* **AIM**
Transcribe every line of the records below word for word, keeping each field name and its value unchanged.

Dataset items
* start *

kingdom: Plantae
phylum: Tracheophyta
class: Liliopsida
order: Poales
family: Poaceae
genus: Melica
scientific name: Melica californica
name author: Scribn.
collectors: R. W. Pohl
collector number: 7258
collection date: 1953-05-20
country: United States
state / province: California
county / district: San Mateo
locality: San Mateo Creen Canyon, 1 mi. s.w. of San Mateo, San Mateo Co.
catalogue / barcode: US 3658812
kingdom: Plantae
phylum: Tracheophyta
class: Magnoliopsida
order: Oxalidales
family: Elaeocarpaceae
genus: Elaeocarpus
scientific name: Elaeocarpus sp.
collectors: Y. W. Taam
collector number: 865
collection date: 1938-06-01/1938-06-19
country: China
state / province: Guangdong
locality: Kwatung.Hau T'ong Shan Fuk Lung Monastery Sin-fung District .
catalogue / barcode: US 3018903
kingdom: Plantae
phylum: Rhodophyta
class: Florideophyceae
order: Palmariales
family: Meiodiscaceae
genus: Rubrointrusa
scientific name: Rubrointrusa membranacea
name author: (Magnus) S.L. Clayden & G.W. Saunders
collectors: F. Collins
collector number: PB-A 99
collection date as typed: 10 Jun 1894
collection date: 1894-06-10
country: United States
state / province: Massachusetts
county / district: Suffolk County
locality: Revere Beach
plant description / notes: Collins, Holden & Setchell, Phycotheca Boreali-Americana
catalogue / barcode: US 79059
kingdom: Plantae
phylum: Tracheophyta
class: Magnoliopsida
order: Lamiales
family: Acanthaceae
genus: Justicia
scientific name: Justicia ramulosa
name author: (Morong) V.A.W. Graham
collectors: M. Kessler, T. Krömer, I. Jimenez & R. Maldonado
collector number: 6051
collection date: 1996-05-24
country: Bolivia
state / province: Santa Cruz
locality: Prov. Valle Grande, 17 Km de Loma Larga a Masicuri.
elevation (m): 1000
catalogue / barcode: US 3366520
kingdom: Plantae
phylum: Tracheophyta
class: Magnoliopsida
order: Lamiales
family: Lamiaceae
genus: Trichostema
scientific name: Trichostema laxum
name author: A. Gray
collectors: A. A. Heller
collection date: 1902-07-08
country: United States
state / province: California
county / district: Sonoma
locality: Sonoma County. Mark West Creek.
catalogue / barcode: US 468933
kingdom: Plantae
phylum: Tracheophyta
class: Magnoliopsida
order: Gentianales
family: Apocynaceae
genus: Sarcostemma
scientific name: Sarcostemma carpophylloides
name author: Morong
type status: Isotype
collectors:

* end *

* **SOLUTION BELOW**
kingdom: Plantae
phylum: Tracheophyta
class: Liliopsida
order: Poales
family: Poaceae
genus: Melica
scientific name: Melica californica
name author: Scribn.
collectors: R. W. Pohl
collector number: 7258
collection date: 1953-05-20
country: United States
state / province: California
county / district: San Mateo
locality: San Mateo Creen Canyon, 1 mi. s.w. of San Mateo, San Mateo Co.
catalogue / barcode: US 3658812
kingdom: Plantae
phylum: Tracheophyta
class: Magnoliopsida
order: Oxalidales
family: Elaeocarpaceae
genus: Elaeocarpus
scientific name: Elaeocarpus sp.
collectors: Y. W. Taam
collector number: 865
collection date: 1938-06-01/1938-06-19
country: China
state / province: Guangdong
locality: Kwatung.Hau T'ong Shan Fuk Lung Monastery Sin-fung District .
catalogue / barcode: US 3018903
kingdom: Plantae
phylum: Rhodophyta
class: Florideophyceae
order: Palmariales
family: Meiodiscaceae
genus: Rubrointrusa
scientific name: Rubrointrusa membranacea
name author: (Magnus) S.L. Clayden & G.W. Saunders
collectors: F. Collins
collector number: PB-A 99
collection date as typed: 10 Jun 1894
collection date: 1894-06-10
country: United States
state / province: Massachusetts
county / district: Suffolk County
locality: Revere Beach
plant description / notes: Collins, Holden & Setchell, Phycotheca Boreali-Americana
catalogue / barcode: US 79059
kingdom: Plantae
phylum: Tracheophyta
class: Magnoliopsida
order: Lamiales
family: Acanthaceae
genus: Justicia
scientific name: Justicia ramulosa
name author: (Morong) V.A.W. Graham
collectors: M. Kessler, T. Krömer, I. Jimenez & R. Maldonado
collector number: 6051
collection date: 1996-05-24
country: Bolivia
state / province: Santa Cruz
locality: Prov. Valle Grande, 17 Km de Loma Larga a Masicuri.
elevation (m): 1000
catalogue / barcode: US 3366520
kingdom: Plantae
phylum: Tracheophyta
class: Magnoliopsida
order: Lamiales
family: Lamiaceae
genus: Trichostema
scientific name: Trichostema laxum
name author: A. Gray
collectors: A. A. Heller
collection date: 1902-07-08
country: United States
state / province: California
county / district: Sonoma
locality: Sonoma County. Mark West Creek.
catalogue / barcode: US 468933
kingdom: Plantae
phylum: Tracheophyta
class: Magnoliopsida
order: Gentianales
family: Apocynaceae
genus: Sarcostemma
scientific name: Sarcostemma carpophylloides
name author: Morong
type status: Isotype
collectors:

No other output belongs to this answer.